Why is $\text{Hom}(V,W)$ the same thing as $V^* \otimes W$?

I have a couple of questions about tensor products:

Why is $\text{Hom}(V,W)$ the same thing as $V^* \otimes W$?

Why is an element of $V^{*\otimes m}\otimes V^{\otimes n}$ the same thing as a multilinear map $V^m \to V^{\otimes n}$?

What is the general formulation of this principle?

Solutions Collecting From Web of "Why is $\text{Hom}(V,W)$ the same thing as $V^* \otimes W$?"

The result is generally wrong for infinite-dimensional spaces: see this question.

For finite dimensional space $V$, let’s build an isomorphism $f : V^* \otimes W \to \hom(V,W)$ by defining

$$f(\phi \otimes w)(v) = \phi(v) w$$

This clearly defines a linear map $V^* \otimes W \to \hom(V,W)$ (it’s bilinear in $V^* \times W$). Reciprocally, take a basis $(e_i)$ of $V$, then define $g : \hom(V,W) \to V^* \otimes W$ by:

$$g(u) = \sum_i e_i^* \otimes u(e_i)$$

Where $(e_i^*)$ is the dual basis to $(e_i)$ (I will use a few of its properties in $\color{red}{red}$ below). This is well-defined because $V$ is finite-dimensional (the sum is finite). Let’s check that $f$ and $g$ are inverse to each other:

  • For $u : V \to W$, $$f(g(u))(v) = \sum e_i^*(v) u(e_i) = u \left( \sum e_i^*(v) e_i \right) \color{red}{=} u(v)$$ and so $f(g(u)) = u$.

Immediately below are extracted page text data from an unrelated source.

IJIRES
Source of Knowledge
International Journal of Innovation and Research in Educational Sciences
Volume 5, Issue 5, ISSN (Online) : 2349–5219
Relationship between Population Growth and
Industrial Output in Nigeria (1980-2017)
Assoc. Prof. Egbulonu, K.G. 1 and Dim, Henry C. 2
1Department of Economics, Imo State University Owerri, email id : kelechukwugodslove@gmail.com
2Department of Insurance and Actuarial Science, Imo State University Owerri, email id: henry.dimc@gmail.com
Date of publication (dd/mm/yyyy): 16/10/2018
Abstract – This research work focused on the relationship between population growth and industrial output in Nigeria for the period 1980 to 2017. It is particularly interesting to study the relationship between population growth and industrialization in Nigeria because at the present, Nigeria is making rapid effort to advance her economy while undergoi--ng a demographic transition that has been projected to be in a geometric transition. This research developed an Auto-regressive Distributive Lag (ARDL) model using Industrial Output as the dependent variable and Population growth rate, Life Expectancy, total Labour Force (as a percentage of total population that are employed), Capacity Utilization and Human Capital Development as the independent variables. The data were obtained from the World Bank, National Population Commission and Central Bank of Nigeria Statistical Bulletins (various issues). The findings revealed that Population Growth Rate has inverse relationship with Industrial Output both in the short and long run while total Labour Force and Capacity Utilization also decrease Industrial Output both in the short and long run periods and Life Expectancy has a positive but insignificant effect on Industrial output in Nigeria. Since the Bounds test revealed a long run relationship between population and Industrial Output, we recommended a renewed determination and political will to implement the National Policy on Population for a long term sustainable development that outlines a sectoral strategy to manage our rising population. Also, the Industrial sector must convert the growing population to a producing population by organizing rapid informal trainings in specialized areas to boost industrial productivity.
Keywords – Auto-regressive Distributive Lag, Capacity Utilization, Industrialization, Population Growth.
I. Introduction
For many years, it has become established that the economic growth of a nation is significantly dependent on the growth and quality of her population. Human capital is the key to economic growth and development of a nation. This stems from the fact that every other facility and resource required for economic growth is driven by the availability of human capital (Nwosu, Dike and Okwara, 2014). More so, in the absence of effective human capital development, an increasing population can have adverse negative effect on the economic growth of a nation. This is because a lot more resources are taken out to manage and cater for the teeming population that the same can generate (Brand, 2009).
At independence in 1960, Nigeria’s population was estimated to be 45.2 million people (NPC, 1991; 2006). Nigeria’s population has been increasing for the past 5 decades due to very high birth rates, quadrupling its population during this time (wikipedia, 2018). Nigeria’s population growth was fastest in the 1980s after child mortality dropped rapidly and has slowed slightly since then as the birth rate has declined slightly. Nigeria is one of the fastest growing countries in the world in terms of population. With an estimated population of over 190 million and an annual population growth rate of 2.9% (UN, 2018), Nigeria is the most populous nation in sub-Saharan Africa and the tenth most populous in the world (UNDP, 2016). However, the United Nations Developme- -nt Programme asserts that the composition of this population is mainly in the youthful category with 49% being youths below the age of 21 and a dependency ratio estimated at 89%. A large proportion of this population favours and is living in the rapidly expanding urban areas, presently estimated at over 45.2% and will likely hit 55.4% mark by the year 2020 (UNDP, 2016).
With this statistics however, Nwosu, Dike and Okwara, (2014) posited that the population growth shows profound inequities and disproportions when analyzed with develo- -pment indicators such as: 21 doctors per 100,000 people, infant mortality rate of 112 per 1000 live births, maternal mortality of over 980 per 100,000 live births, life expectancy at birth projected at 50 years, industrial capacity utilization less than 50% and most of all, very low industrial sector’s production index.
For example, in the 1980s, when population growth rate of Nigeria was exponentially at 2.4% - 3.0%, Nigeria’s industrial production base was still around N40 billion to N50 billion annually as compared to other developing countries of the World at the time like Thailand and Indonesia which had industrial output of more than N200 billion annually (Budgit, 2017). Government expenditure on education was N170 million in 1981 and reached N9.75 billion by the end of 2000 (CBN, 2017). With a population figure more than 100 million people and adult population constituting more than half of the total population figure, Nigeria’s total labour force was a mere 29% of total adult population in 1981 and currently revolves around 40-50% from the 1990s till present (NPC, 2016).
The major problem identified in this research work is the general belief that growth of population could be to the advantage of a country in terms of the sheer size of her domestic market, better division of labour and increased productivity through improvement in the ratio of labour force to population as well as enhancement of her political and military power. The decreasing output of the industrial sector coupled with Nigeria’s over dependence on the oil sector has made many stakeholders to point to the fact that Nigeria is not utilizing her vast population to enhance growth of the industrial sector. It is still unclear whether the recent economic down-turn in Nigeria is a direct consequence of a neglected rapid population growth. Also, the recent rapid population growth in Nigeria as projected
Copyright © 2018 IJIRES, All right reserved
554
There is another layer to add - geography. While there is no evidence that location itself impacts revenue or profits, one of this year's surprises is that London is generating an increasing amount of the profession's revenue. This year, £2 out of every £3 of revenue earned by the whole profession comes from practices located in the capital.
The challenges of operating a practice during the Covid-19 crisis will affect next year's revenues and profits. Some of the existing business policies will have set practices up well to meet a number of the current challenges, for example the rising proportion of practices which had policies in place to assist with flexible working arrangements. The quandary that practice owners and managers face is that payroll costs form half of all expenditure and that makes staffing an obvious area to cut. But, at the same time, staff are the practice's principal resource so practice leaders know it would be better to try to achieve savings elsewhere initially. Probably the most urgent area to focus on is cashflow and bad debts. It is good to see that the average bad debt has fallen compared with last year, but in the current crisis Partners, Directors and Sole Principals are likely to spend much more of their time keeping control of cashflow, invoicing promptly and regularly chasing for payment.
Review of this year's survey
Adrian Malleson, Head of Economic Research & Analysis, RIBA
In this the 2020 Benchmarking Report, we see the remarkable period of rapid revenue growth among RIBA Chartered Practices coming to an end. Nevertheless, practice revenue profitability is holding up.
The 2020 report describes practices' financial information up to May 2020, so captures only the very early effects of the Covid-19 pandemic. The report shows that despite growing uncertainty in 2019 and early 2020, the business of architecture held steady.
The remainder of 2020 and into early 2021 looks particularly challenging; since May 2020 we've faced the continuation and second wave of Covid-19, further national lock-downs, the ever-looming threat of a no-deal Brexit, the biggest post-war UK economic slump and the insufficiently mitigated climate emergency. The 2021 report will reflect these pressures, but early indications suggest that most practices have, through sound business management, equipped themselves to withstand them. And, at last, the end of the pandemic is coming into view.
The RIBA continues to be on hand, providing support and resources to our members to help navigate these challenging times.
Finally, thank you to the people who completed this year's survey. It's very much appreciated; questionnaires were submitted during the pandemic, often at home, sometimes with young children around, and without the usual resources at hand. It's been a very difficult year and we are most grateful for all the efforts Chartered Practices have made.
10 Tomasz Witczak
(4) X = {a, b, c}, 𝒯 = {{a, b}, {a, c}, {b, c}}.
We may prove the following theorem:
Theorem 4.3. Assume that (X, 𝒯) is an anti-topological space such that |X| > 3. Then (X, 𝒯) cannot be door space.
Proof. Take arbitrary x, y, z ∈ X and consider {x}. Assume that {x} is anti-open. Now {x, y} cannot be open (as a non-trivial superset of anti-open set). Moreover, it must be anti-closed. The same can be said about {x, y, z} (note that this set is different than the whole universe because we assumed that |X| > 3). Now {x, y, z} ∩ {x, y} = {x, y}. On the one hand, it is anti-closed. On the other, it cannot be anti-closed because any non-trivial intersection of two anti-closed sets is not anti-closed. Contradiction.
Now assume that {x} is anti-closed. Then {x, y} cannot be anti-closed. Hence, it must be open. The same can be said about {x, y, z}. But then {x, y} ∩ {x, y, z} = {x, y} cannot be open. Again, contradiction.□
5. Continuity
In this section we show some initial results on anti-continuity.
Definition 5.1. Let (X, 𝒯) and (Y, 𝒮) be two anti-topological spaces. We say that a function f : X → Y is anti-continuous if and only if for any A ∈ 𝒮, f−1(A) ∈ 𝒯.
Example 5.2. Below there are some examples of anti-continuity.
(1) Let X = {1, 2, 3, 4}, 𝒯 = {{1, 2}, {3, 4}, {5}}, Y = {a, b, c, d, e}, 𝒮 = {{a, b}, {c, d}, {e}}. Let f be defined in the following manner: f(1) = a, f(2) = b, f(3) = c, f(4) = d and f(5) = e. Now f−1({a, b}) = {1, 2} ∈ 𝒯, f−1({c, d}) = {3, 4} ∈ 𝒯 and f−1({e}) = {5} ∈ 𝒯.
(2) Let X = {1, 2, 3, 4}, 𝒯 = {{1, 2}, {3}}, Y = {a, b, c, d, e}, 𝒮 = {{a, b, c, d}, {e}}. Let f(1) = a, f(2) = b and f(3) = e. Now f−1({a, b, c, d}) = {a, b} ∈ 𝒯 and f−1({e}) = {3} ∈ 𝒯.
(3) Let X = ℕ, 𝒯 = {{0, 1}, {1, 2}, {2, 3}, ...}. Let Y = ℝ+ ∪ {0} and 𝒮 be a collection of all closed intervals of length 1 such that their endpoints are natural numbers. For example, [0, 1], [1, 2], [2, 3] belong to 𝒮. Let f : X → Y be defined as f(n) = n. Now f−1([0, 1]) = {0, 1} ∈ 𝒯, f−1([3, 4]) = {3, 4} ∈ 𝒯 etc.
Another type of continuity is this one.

  • For $\phi \otimes w \in V^* \otimes W$, $$g(f(\phi \otimes w)) = \sum e_i^* \otimes f(\phi \otimes w)(e_i) = \sum e_i^* \otimes \phi(e_i) w = \sum \phi(e_i) e_i^* \otimes w \color{red}{=} \phi \otimes w$$

And so $f$ and $g$ are isomorphisms, inverse to each other.

It is known that for finite dimensional $V$, then $(V^*)^{\otimes m} = (V^{\otimes m})^*$. Then an element of $V^{* \otimes m} \otimes V^{\otimes n}$ is an element of $(V^{\otimes m})^* \otimes V^{\otimes n} = \hom(V^{\otimes m}, V^{\otimes n})$. So by definition / universal property of the tensor product, it’s a multilinear map $V^m \to V^{\otimes n}$.